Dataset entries
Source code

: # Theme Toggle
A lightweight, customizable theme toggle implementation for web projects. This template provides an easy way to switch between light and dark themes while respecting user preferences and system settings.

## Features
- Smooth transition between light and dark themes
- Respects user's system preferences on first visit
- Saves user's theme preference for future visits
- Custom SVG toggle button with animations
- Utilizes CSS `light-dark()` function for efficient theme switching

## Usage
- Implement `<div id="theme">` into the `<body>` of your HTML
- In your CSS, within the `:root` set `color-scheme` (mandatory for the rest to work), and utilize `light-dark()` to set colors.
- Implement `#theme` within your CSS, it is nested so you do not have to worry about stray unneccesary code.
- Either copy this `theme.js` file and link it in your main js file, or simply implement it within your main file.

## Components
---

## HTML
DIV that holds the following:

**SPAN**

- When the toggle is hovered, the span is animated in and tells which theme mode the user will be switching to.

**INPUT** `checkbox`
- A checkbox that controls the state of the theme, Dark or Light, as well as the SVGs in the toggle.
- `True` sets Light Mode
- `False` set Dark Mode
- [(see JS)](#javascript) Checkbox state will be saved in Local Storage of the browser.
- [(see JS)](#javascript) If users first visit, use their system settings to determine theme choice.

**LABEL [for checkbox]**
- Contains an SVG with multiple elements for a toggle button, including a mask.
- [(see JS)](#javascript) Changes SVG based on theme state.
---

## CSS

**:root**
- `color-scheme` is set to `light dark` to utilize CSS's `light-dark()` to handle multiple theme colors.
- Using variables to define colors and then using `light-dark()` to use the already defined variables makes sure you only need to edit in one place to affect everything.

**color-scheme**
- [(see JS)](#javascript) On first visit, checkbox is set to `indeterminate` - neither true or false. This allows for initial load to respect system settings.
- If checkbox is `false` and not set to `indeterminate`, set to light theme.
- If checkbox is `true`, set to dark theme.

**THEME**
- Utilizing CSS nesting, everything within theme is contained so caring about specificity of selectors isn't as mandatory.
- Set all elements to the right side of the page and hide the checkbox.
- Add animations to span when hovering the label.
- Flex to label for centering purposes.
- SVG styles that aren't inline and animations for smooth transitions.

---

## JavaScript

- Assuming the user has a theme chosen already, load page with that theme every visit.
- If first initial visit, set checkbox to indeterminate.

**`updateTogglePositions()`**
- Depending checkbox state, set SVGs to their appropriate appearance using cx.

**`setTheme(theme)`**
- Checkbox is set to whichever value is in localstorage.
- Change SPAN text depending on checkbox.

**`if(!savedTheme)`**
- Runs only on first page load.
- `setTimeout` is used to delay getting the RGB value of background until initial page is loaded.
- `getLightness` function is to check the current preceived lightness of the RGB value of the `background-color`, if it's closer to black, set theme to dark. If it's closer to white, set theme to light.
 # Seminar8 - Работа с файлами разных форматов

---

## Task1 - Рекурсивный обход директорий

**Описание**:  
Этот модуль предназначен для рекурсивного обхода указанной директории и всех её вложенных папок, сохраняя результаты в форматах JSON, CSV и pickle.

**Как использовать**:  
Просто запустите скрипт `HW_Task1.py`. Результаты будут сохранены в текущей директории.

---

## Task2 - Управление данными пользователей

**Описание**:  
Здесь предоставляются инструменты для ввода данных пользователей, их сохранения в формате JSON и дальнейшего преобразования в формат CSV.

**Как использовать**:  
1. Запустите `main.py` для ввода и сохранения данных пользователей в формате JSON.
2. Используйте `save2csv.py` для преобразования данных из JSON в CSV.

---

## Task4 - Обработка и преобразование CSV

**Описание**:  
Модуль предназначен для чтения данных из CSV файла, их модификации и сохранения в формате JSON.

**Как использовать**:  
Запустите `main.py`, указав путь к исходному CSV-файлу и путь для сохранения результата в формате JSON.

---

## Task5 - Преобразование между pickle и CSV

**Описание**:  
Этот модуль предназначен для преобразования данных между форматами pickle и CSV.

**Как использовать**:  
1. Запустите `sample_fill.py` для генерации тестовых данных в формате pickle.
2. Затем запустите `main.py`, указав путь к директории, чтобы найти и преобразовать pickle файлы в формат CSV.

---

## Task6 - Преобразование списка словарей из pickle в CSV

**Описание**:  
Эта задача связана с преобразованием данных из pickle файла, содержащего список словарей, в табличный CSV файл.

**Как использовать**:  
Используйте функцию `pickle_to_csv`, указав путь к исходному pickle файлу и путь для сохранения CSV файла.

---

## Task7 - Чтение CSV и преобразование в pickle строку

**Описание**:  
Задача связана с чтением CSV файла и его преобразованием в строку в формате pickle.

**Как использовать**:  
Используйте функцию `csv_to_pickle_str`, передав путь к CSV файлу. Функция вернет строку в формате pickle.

*Assigned task*
Repeat the lines from the start of the records through the line containing "- Utilizes CSS", inclusive.

*Task solution*
Source code

: # Theme Toggle
A lightweight, customizable theme toggle implementation for web projects. This template provides an easy way to switch between light and dark themes while respecting user preferences and system settings.

## Features
- Smooth transition between light and dark themes
- Respects user's system preferences on first visit
- Saves user's theme preference for future visits
- Custom SVG toggle button with animations
- Utilizes CSS `light-dark()` function for efficient theme switching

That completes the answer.